Sulla scia di Martha Nussbaum e dei lavori di Gaetano Salvemini, Enzo Di Nuoscio a sua volta ribadisce i fili inscindibili che legano la filosofia e le scienze umane più in generale alla democrazia e anzi ne sottolinea la necessità in quanto ne favoriscono ‘la pratica’ per salvarla con tutto il suo corredo di valori e per formare in maniera concreta ‘l’homo democraticus’; quello che chiama ‘indebolimento delle scienze umane’ che poi ‘provoca inevitabilmente l’indebolimento  della democrazia’ dovuto a ‘vecchi e nuovi nemici’,  può essere superato nel fare ricorso a delle risorse come la filosofia e la filologia. L’argomentazione dei punti di vista e lo studio dei testi con le traduzioni dal greco e latino sono  ritenuti strumenti più in grado di elaborare menti aperte alla discussione critica per evitare quel veleno che  Di Nuoscio chiama provocatoriamente ‘nuovo spettro’ che porta alla ‘democrazia del pubblico’ e  trova le sue basi   nelle manipolazioni ideologiche operate sui social dove non si possono controllare le informazioni e si rendono i cittadini passivi, ingannati come dice Antiseri da abili ‘muezzin’ annidati nei più disparati ‘minareti’.

Di Nuoscio, sulla scia di Antiseri che ritiene necessaria ‘più filologia nel mondo di Google, prospettiva che un nemico occulto non vuole’, ci offre tutta una serie di  accorgimenti tratti dall’insegnamento della filosofia e della cultura umanistica più in generale per arrivare a quella che chiama ‘democrazia dei cittadini’ dove possono acquisire autonomia di giudizio e per permettere che il ‘demos’ non venga ridotto a ‘pubblico’ e che i cittadini  non diventino dei sudditi; nello stesso tempo per superare la ‘democrazia avvelenata’ da altre insidie tipiche di un certo ‘capitalismo storico’ come la finanziarizzazione dei processi economici e lo sviluppo di monopoli che sfuggono alle regole democratiche, si ritiene necessario acquisire  il senso storico che a volte manca  nei più giovani e in quegli che vengono chiamati ‘nativi digitali’, i quali in preda alla ‘tirannia del presente’ e dei ‘tempi affrettati’ e più addestrati dalle ‘nuove tecnol touch -and- go nel risolvere rapidamente esercizi meccanici’ danno tutto per scontato, compresa la democrazia che invece è stata conquistata con enormi sacrifici e frutto del continuo confrontarsi con le rugosità del reale sociale e umano attraverso il confronto critico con le diverse ipotesi in campo, prerogativa di fondo della filosofia e della filologia.

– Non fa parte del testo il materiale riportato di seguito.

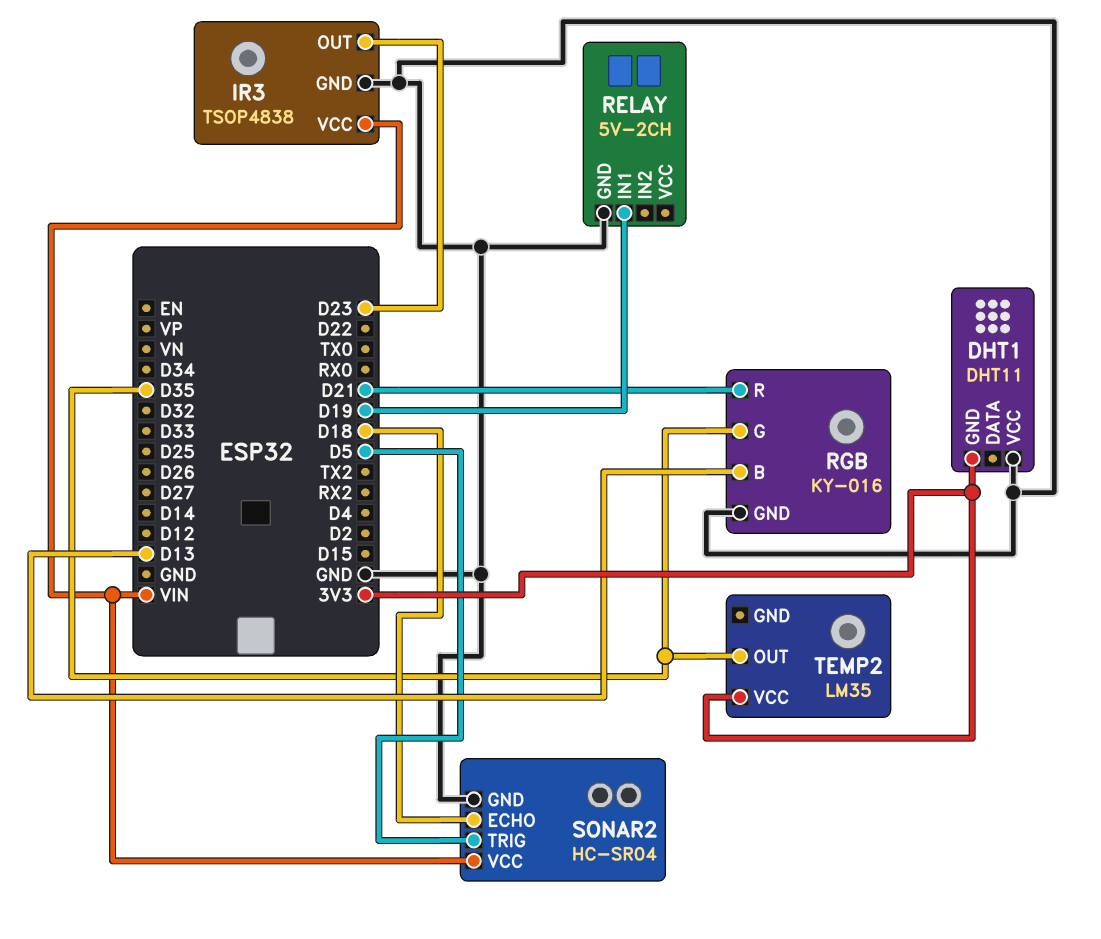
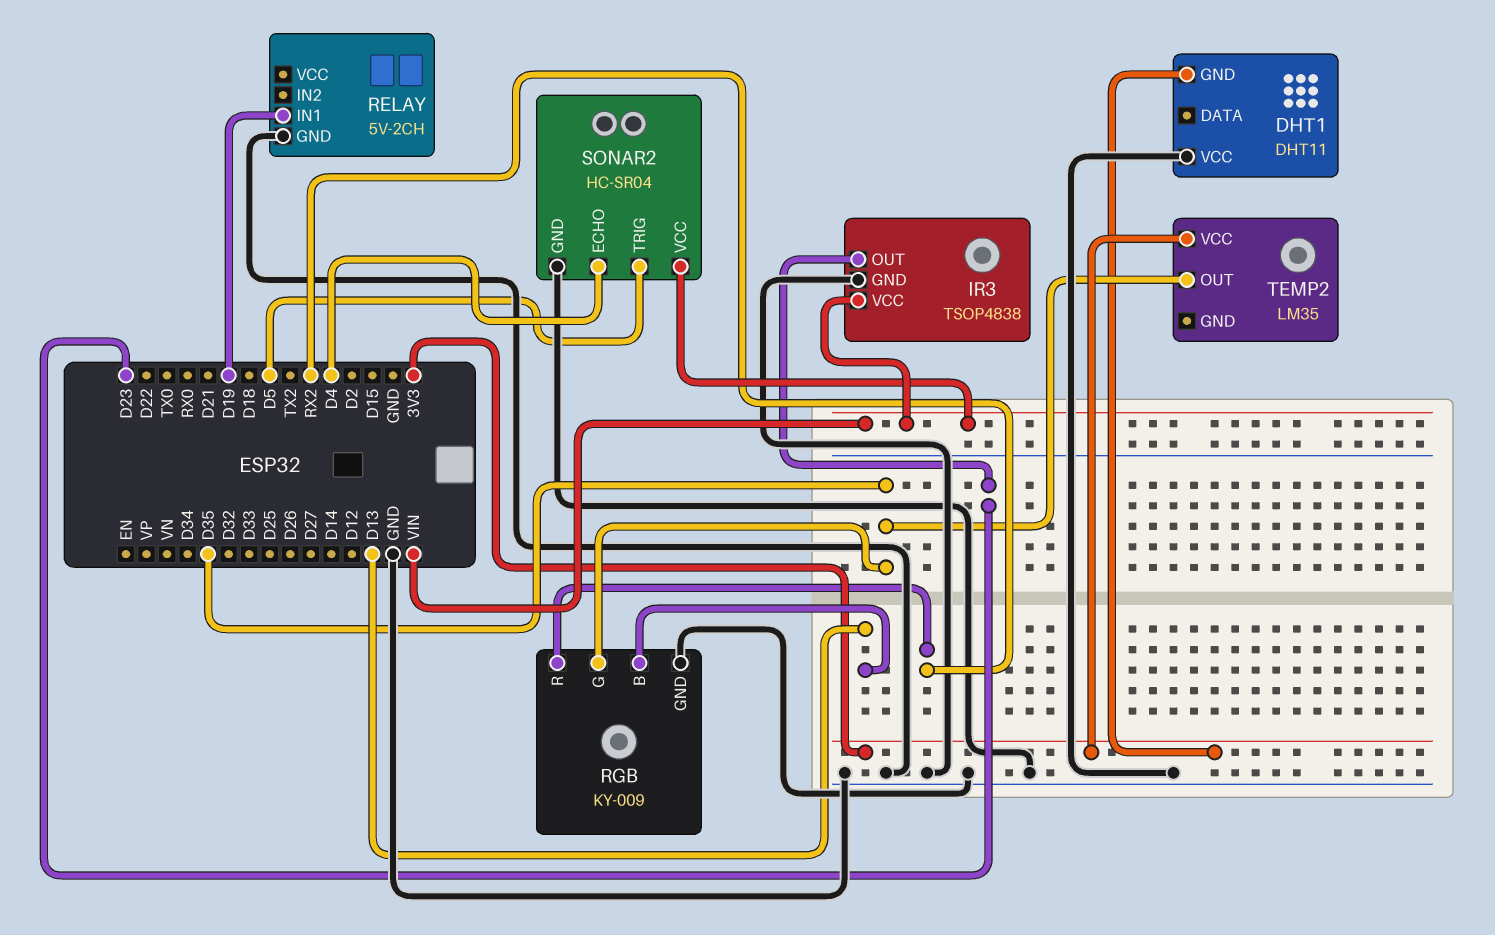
RGB: KY-016 -> KY-009
RGB pin R: D21 -> RX2
SONAR2 pin ECHO: D18 -> D4

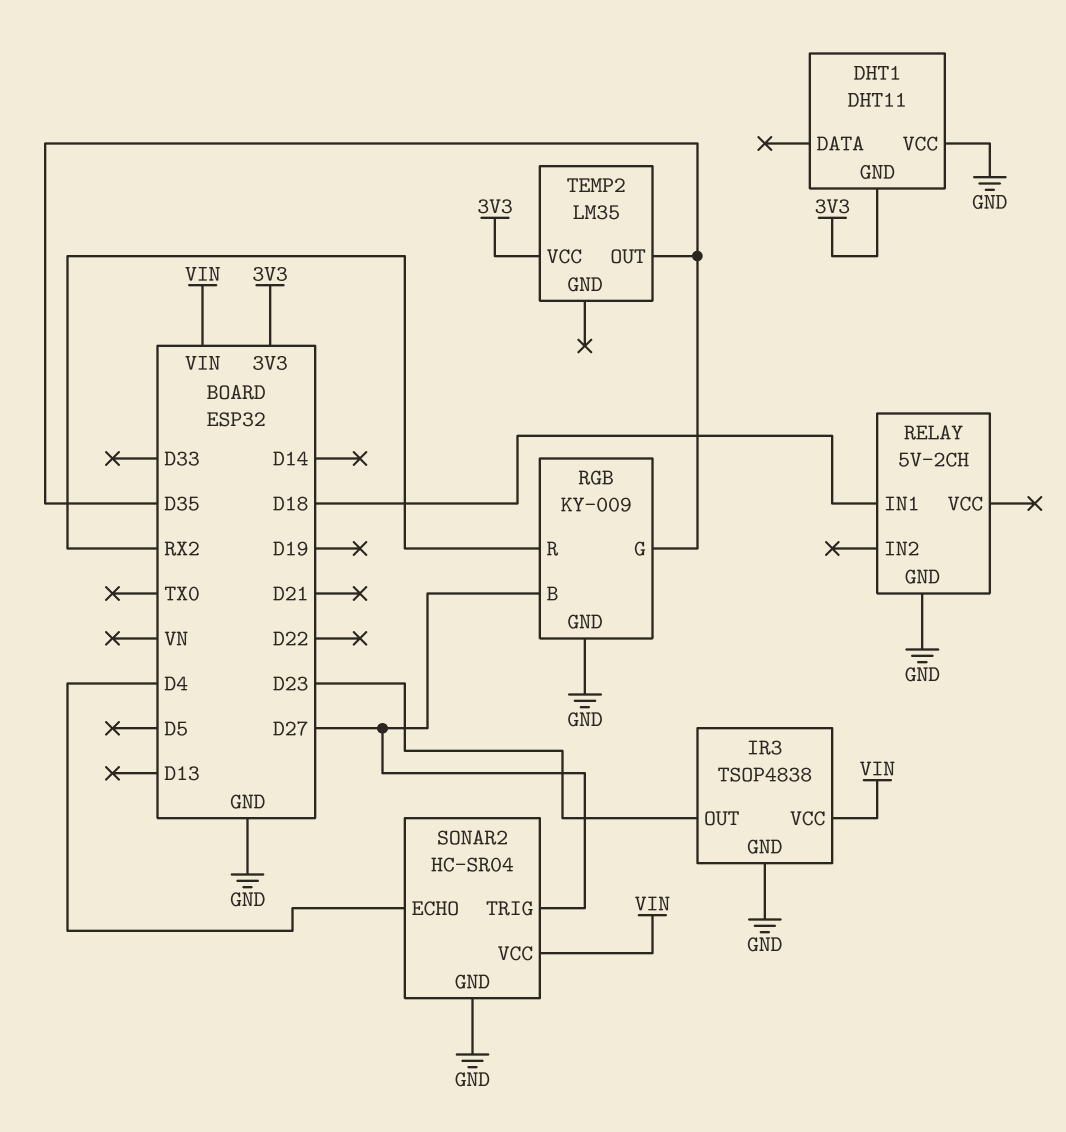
RELAY pin IN1: D19 -> D18
RGB pin B: D13 -> D27
SONAR2 pin TRIG: D5 -> D27

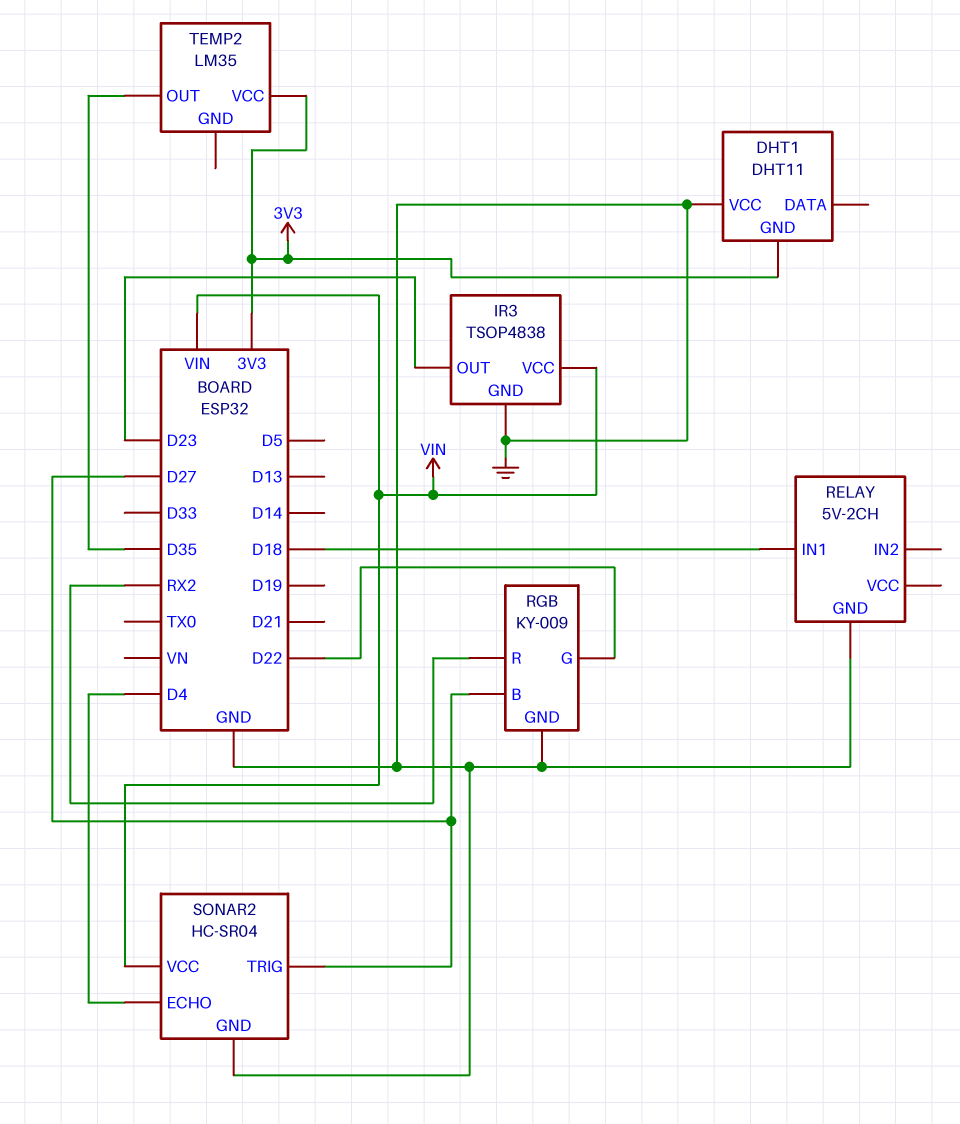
RGB pin G: D35 -> D22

Per Di Nuoscio, sulla scia di Gaetano Salvemini, la conoscenza storica permette di avere della democrazia una visione meno idilliaca, piena sì di difetti da correggere, ma nello stesso tempo  di non ‘scambiare tali difetti come il suo fallimento’ e soprattutto di ‘credere che sia irreversibile’ con delle fragilità strutturali che vanno individuate tempestivamente; per questo occorre coltivarla continuamente, come la ragione stessa per non cadere in periodi bui che l’hanno spesso caratterizzata. E con Salvemini egli conclude sta a noi scegliere ‘tra il purgatorio della democrazia o l’inferno della dittatura’, confidando con Giovanni Sartori ‘che la democrazia è un’apertura di credito all’homo sapiens’  e se saprà affrontarla con una mente critica e storica insieme, grazie all’aiuto del sapere umanistico, ha molte più possibilità di ‘restare a lungo homo democraticus’.